Climate action plans are all the rage for polluting companies. Last month, Shell pledged to reach net-zero carbon emissions by 2050. It’s just the latest example: Other oil giants have recently made similar pledges as well. These pronouncements use pseudo-inspirational marketing speak, promising to “leverage” their “assets” to “reimagine” the “future.” But as a new report shows, they’re largely full of it.
The analysis was released Tuesday by the Transition Pathway Initiative, an organisation that represents investors managing a combined $US19 ($29) trillion in assets. The group looked at the top European oil companies’ plans to reach net-zero carbon emissions by the middle of the century or sooner.
Each of Europe’s six largest oil majors—Shell, BP, Total, Eni, Repsol and OMV—have made climate commitments. All but OMV have strengthened them in the past six months. And compared to U.S. oil giants’ pledges, EU companies’ are much stronger.
Adam Matthews, Transition Pathway Initiative co-chair, praised the six oil majors in a statement for incorporating plans to reduce emissions from consumers’ use of their products—also known as scope 3 emissions—in addition to direct emissions from operations and electricity they use.
However, some of the plans are stronger than others, and none of the companies’ pledges are aligned with the central goal of the Paris Agreement. The international climate treaty laid out a goal of limiting greenhouse gas emissions to keep warming to within 2 degrees Celsius (3.6 degrees Fahrenheit) of pre-industrial levels. But though each company says it will reach net-zero, their plans fall far short of that goal.
The report identifies Shell and the Italian multinational corporation Eni as the two companies with the most ambitious plans. Each has made the broadest commitments to reduce scope 3 emissions. Shell also aims to cut its overall carbon intensity—or its emissions per unit of energy produced—65 per cent by 2050, which the report says comes the closest to aligning with the Paris Agreement. Eni is the only company which set an absolute emissions reduction goal, meaning emissions can’t rise with increasing production. By 2050, Eni plans for its carbon output to go down by 80 per cent.

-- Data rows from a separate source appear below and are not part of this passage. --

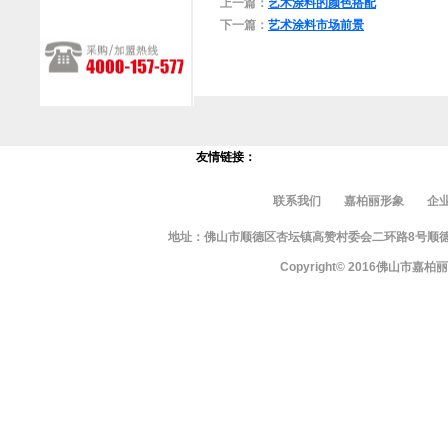
上一篇：
艺术涂料的颜色搭配
下一篇：
艺术涂料市场前景
友情链接：
联系我们
嘉柏丽形象
企
地址：佛山市顺德区杏坛镇高赞村委会二环路8号顺德智富园10栋
Copyright© 2016佛山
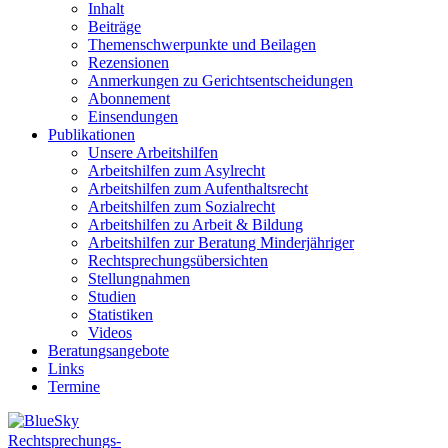
Inhalt
Beiträge
Themenschwerpunkte und Beilagen
Rezensionen
Anmerkungen zu Gerichtsentscheidungen
Abonnement
Einsendungen
Publikationen
Unsere Arbeitshilfen
Arbeitshilfen zum Asylrecht
Arbeitshilfen zum Aufenthaltsrecht
Arbeitshilfen zum Sozialrecht
Arbeitshilfen zu Arbeit & Bildung
Arbeitshilfen zur Beratung Minderjähriger
Rechtsprechungsübersichten
Stellungnahmen
Studien
Statistiken
Videos
Beratungsangebote
Links
Termine
Rechtsprechungs-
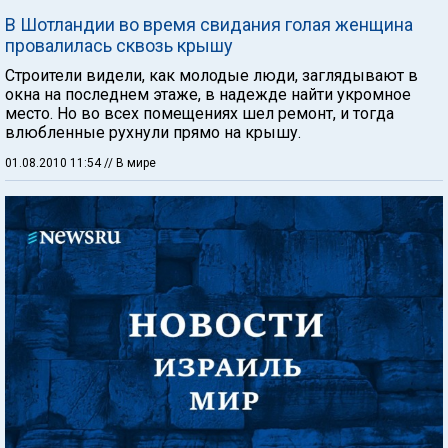
В Шотландии во время свидания голая женщина
провалилась сквозь крышу
Строители видели, как молодые люди, заглядывают в
окна на последнем этаже, в надежде найти укромное
место. Но во всех помещениях шел ремонт, и тогда
влюбленные рухнули прямо на крышу.
01.08.2010 11:54
// В мире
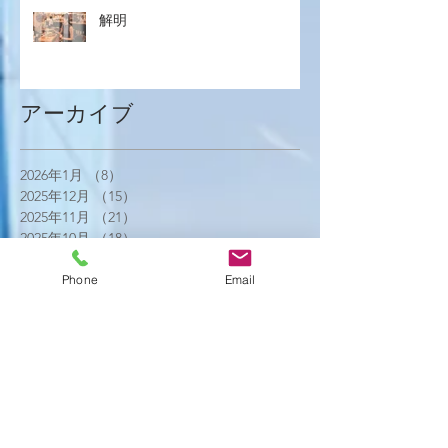
解明
アーカイブ
2026年1月
（8）
8件の記事
2025年12月
（15）
15件の記事
2025年11月
（21）
21件の記事
2025年10月
（18）
18件の記事
2025年9月
（21）
21件の記事
2025年8月
（23）
23件の記事
Phone
Email
2025年7月
（16）
16件の記事
2025年6月
（25）
25件の記事
2025年5月
（20）
20件の記事
2025年4月
（21）
21件の記事
2025年3月
（17）
17件の記事
2025年2月
（22）
22件の記事
2025年1月
（29）
29件の記事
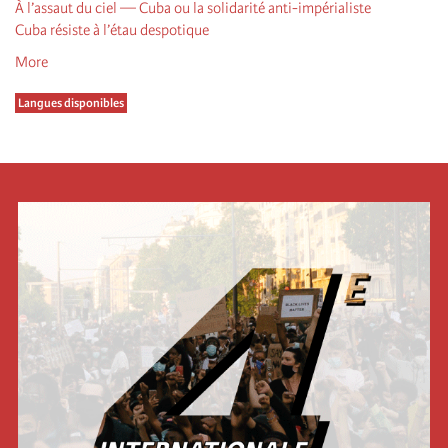
À l’assaut du ciel — Cuba ou la solidarité anti-impérialiste
Cuba résiste à l’étau despotique
More
Langues disponibles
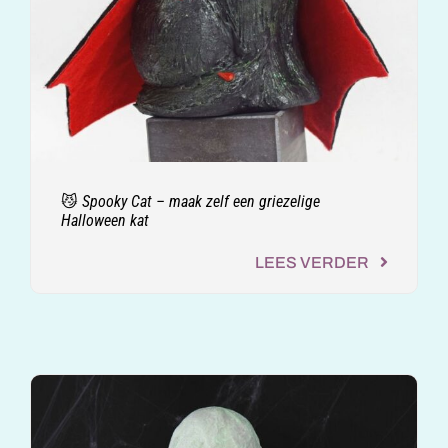
😼 Spooky Cat – maak zelf een griezelige
Halloween kat
LEES VERDER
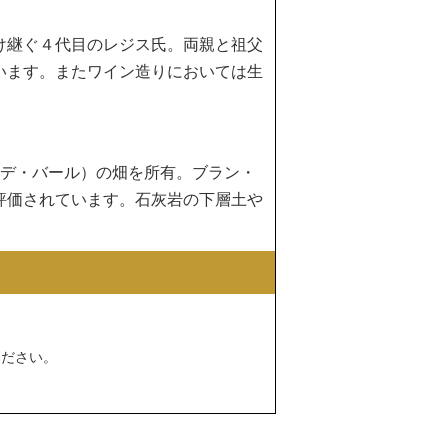
け継ぐ４代目のレジス氏。両親と祖父
います。またワイン造りにおいては生
・デ・バール）の畑を所有。ブラン・
評価されています。石灰岩の下層土や
ください。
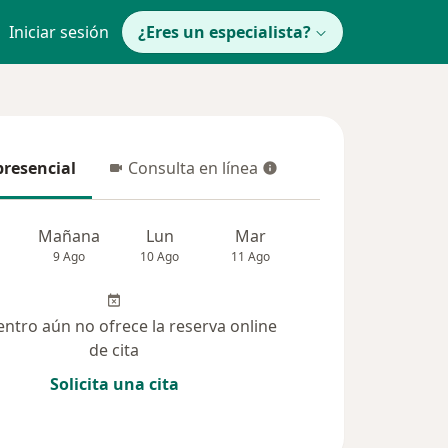
Iniciar sesión
¿Eres un especialista?
presencial
Consulta en línea
resencial
Consulta en línea
Mañana
Lun
Mar
Mié
Jue
9 Ago
10 Ago
11 Ago
12 Ago
13 Ag
entro aún no ofrece la reserva online
de cita
Solicita una cita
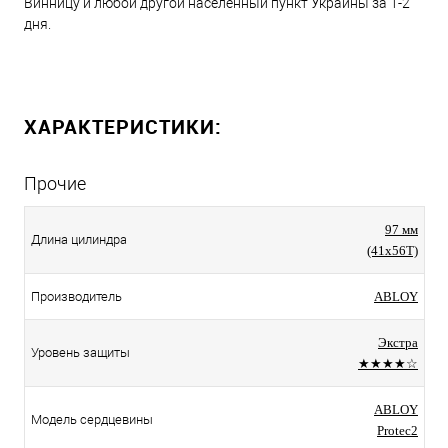
Винницу и любой другой населенный пункт Украины за 1-2
дня.
ХАРАКТЕРИСТИКИ:
Прочие
97 мм
Длина цилиндра
(41x56T)
Производитель
ABLOY
Экстра
Уровень защиты
★★★★☆
ABLOY
Модель сердцевины
Protec2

But close isn’t necessarily enough. Shell’s plan doesn’t even align with what’s needed to keep global warming under 2 degrees Celsius goal. On average, TPI calculated that each European company would need to cut its emissions intensity by more than 70 per cent between 2018 and 2050. To get there, Shell’s plan would rely on its ability to only serve businesses and sectors that are themselves at net-zero carbon emissions by 2050. But Shell’s clientele include highly polluting industries like aviation, freight, and marine based shipping, which the company claims it’ll help. Shell just doesn’t explain how it’ll do so as of now.
Other plans are similarly full of gaping holes. BP and the Spanish company Repsol, for instance, have pledged to bring down their overall emissions to net-zero by 2050, but they don’t factor in fuel they acquire from other producers and sell through their marketing businesses. The report also notes that Eni is the only company that discloses the expected contribution of carbon capture and storage and carbon offsets to their emissions reductions. And frankly, even in Eni’s case, disclosure isn’t everything: Carbon offset programs don’t actually lower emissions and can be horrifyingly unjust, and carbon capture and storage technology hasn’t been shown to work at scale.
The report makes a bunch of suggestions for how these oil majors could improve their climate plans, including setting higher emissions reductions targets, boosting transparency, and aligning with long- and short-term targets better. But really, the best way for energy companies to stop harming the planet would be to stop producing and selling fossil fuel products altogether, fast.